Laryngeal sarcomas: A case series of 5 cases.

Primary sarcomas of the larynx are rare and miscellaneous. The most common is chondrosarcoma. Other sarcomas are very rare. Sarcomas can have heterogeneous morphologic features of spindle, small round, epithelioid, pleomorphic and giant cells. Laryngeal sarcomas may mimic carcinomas, lymphomas, small cell carcinoma, mesothelioma and melanoma. This imposes diagnostic challenges for unfamiliar pathologists particularly in small laryngeal biopsies. Our aim was to study the different types of sarcomas that can involve the larynx in our institution, to investigate their diagnostic challenges and potential pitfalls and to find helpful histologic clues to avoid misinterpretation and missed diagnosis. We performed a retrospective review study over 13 years. We retrieved 5 cases of laryngeal sarcomas.
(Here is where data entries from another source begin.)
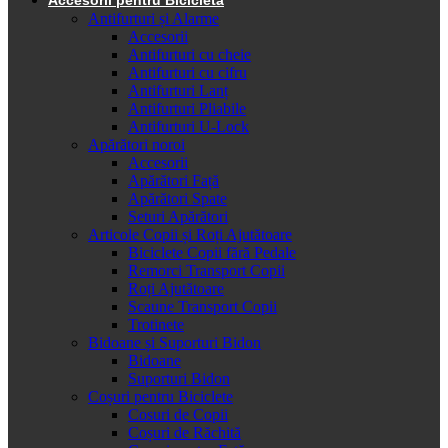
Antifurturi și Alarme
Accesorii
Antifurturi cu cheie
Antifurturi cu cifru
Antifurturi Lanț
Antifurturi Pliabile
Antifurturi U-Lock
Apărători noroi
Accesorii
Apărători Față
Apărători Spate
Seturi Apărători
Articole Copii și Roți Ajutătoare
Biciclete Copii fără Pedale
Remorci Transport Copii
Roți Ajutătoare
Scaune Transport Copii
Trotinete
Bidoane și Suporturi Bidon
Bidoane
Suporturi Bidon
Coșuri pentru Biciclete
Cosuri de Copii
Coșuri de Răchită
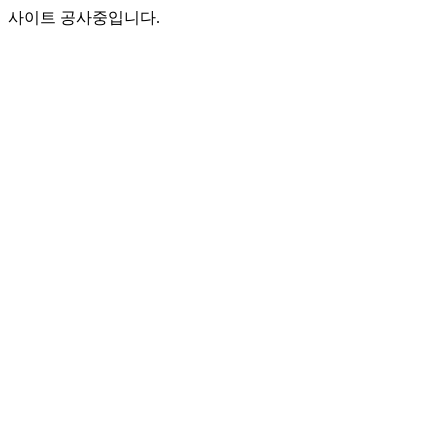
사이트 공사중입니다.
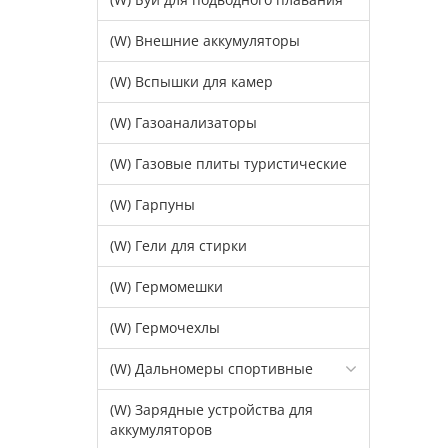
(W) Внешние аккумуляторы
(W) Вспышки для камер
(W) Газоанализаторы
(W) Газовые плиты туристические
(W) Гарпуны
(W) Гели для стирки
(W) Гермомешки
(W) Гермочехлы
(W) Дальномеры спортивные
(W) Зарядные устройства для
аккумуляторов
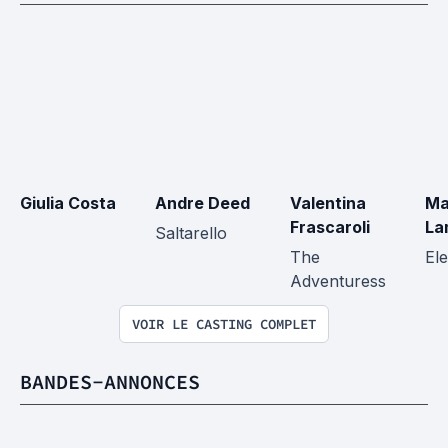
Giulia Costa
Andre Deed
Valentina 
Ma
Frascaroli
La
Saltarello
The 
El
Adventuress
VOIR LE CASTING COMPLET
BANDES-ANNONCES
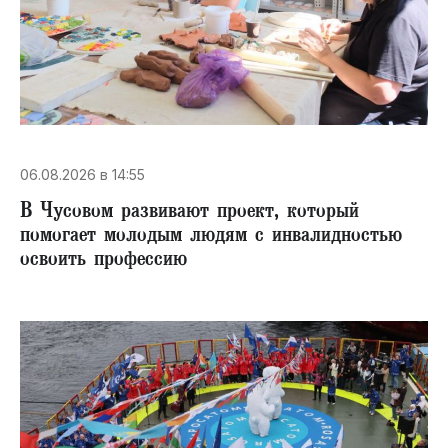
06.08.2026 в 14:55
В Чусовом развивают проект, который
помогает молодым людям с инвалидностью
освоить профессию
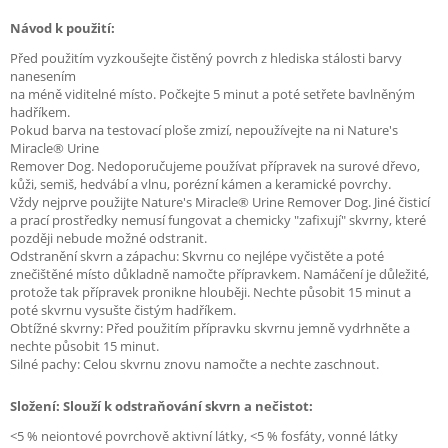
Návod k použití:
Před použitím vyzkoušejte čistěný povrch z hlediska stálosti barvy
nanesením
na méně viditelné místo. Počkejte 5 minut a poté setřete bavlněným
hadříkem.
Pokud barva na testovací ploše zmizí, nepoužívejte na ni Nature's
Miracle® Urine
Remover Dog. Nedoporučujeme používat přípravek na surové dřevo,
kůži, semiš, hedvábí a vlnu, porézní kámen a keramické povrchy.
Vždy nejprve použijte Nature's Miracle® Urine Remover Dog. Jiné čisticí
a prací prostředky nemusí fungovat a chemicky "zafixují" skvrny, které
později nebude možné odstranit.
Odstranění skvrn a zápachu: Skvrnu co nejlépe vyčistěte a poté
znečištěné místo důkladně namočte přípravkem. Namáčení je důležité,
protože tak přípravek pronikne hlouběji. Nechte působit 15 minut a
poté skvrnu vysušte čistým hadříkem.
Obtížné skvrny: Před použitím přípravku skvrnu jemně vydrhněte a
nechte působit 15 minut.
Silné pachy: Celou skvrnu znovu namočte a nechte zaschnout.
Složení: Slouží k odstraňování skvrn a nečistot:
<5 % neiontové povrchově aktivní látky, <5 % fosfáty, vonné látky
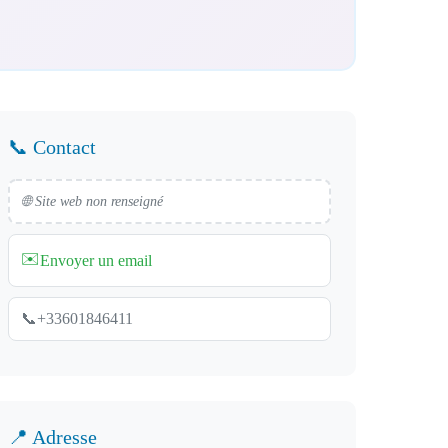
📞 Contact
🌐 Site web non renseigné
✉️
Envoyer un email
📞
+33601846411
📍 Adresse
They included Kaposi sarcoma, low-grade chondrosarcoma, epithelioid angiosarcoma, polypoid leiomyosarcoma and small cell osteosarcoma. The age range was between 32 and 74 years with an average age of 52 years. The male to female ratio was 3:2. The Kaposi sarcoma and chondrosarcoma were correctly diagnosed. The angiosarcoma was initially missed as recurrent carcinoma. The leiomyosarcoma was initially inferred as polypoid sarcomatoid squamous cell carcinoma. The small cell osteosarcoma initiated the differential diagnosis of high-grade lymphoma, small cell carcinoma, undifferentiated carcinoma, Ewing sarcoma and rhabdomyosarcoma. An implementation of a panel of immunohistochemical markers guided by certain histomorphologic clues was helpful to make the correct diagnosis. Pathologists should be aware of the morphologic spectrum and different growth patterns of laryngeal sarcomas. Immunohistochemistry studies are essential. Correct diagnosis, classification and grading of laryngeal sarcomas are clinically important for the prognosis and appropriate management of patients.